During her time at the county, she has overseen much of the pandemic response, including mass testing and the rollout of the county’s glitch-ridden Othena app for booking vaccine appointments.

[Read: OC’s Glitchy Vaccine App ‘Othena’ Quietly Gets Nearly $3 Million Increase]

“Together we overcame great challenges, and we sparked positive changes to strengthen public health,” she wrote.

In 2021, multiple officials and administrators reached out to Voice of OC to express concern that Bredehoft was pushing out longtime experienced managers at the agency and hiring in less qualified people whom they consider to be loyal.

She was investigated by county human resources in 2021 – something officials confirmed in response to a Voice of OC records request for substantiated allegations against Bredehoft related to discriminatory hiring practices, retaliation and hostile workplace.
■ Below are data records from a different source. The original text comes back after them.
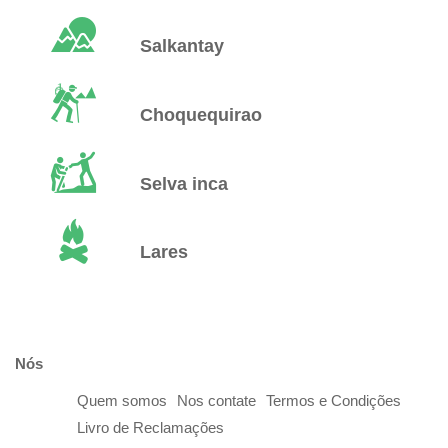
Salkantay
Choquequirao
Selva inca
Lares
Nós
Quem somos
Nos contate
Termos e Condições
Livro de Reclamações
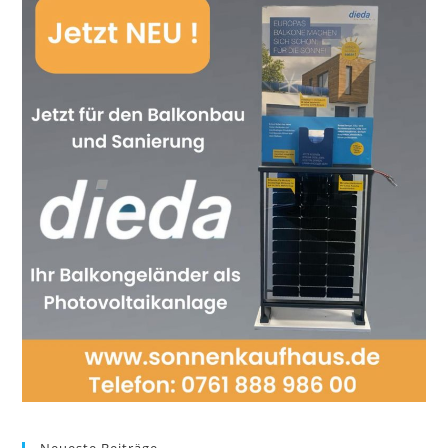
Neueste Beiträge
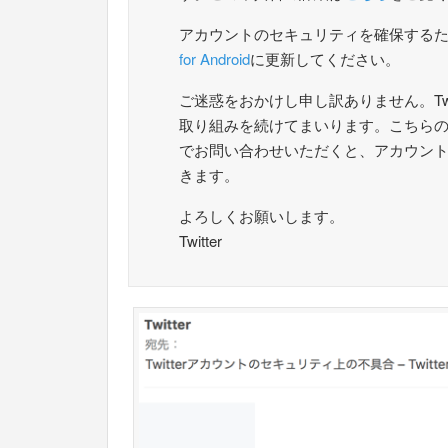
アカウントのセキュリティを確保する
for Android
に更新してください。
ご迷惑をおかけし申し訳ありません。Tw
取り組みを続けてまいります。こちら
でお問い合わせいただくと、アカウン
きます。
よろしくお願いします。
Twitter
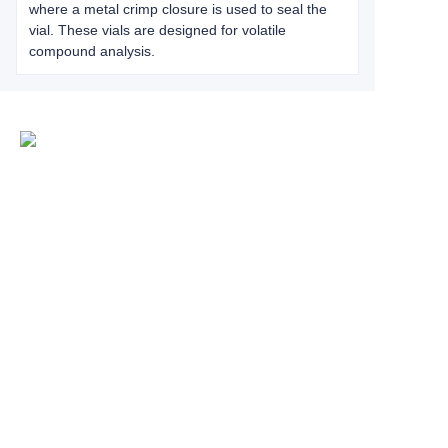
where a metal crimp closure is used to seal the
vial. These vials are designed for volatile
compound analysis.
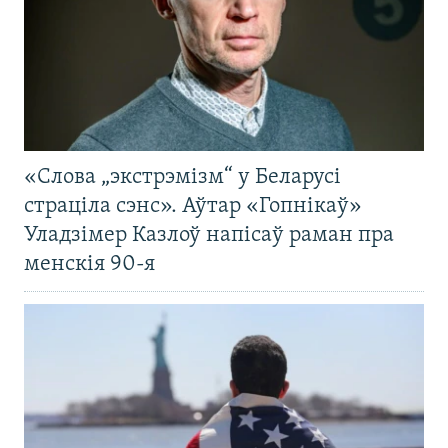
«Слова „экстрэмізм“ у Беларусі
страціла сэнс». Аўтар «Гопнікаў»
Уладзімер Казлоў напісаў раман пра
менскія 90-я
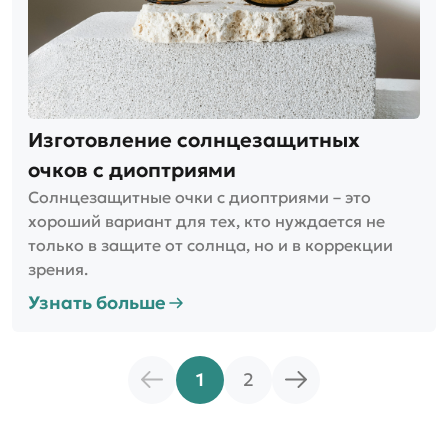
Изготовление солнцезащитных
очков с диоптриями
Солнцезащитные очки с диоптриями – это
хороший вариант для тех, кто нуждается не
только в защите от солнца, но и в коррекции
зрения.
Узнать больше
1
2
At the time, county officials wrote the investigation was ongoing and wouldn’t say what they had found. Bredehoft declined to comment at the time.
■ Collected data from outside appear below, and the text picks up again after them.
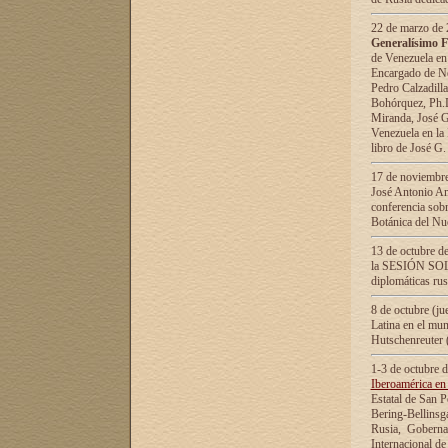
22 de marzo de 2
Generalísimo F
de Venezuela en
Encargado de Neg
Pedro Calzadilla
Bohórquez, Ph.D.
Miranda, José G
Venezuela en la 
libro de José G
17 de noviembre
José Antonio Am
conferencia sobr
Botánica del Nu
13 de octubre de
la SESIÓN SOLEM
diplomáticas rus
8 de octubre (j
Latina en el mun
Hutschenreuter 
1-3 de octubre 
Iberoamérica en 
Estatal de San P
Bering-Bellinsg
Rusia, Gobernac
Internacional de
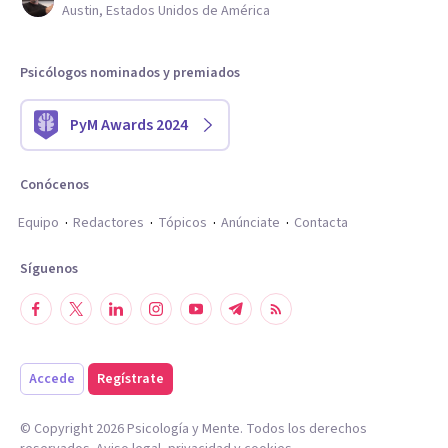
Austin, Estados Unidos de América
Psicólogos nominados y premiados
PyM Awards 2024
Conócenos
Equipo
Redactores
Tópicos
Anúnciate
Contacta
Síguenos
Accede
Regístrate
© Copyright
2026
Psicología y Mente. Todos los derechos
Voice of OC renewed that request Tuesday, but hasn’t received a formal response.

Bredehoft thanked her colleagues In her resignation message.

“My journey here has been nothing short of amazing and breathtaking to say the least—from serving as incident commander in the most epic pandemic in our lifetime to riding along with our public health nurses as they make rounds providing nursing services in the community,” she said in her email.

She also said the Health Care Agency is being left in good hands.

“As we emerge stronger going into the next normal, I have every confidence in our [Public Health Services] Leadership Team to lead PHS in reaching new dimensions of growth. Thank you for your past and continued support of making Orange County a safe, healthy, and fulfilling place to live, learn, work, and play, today and for generations to come.”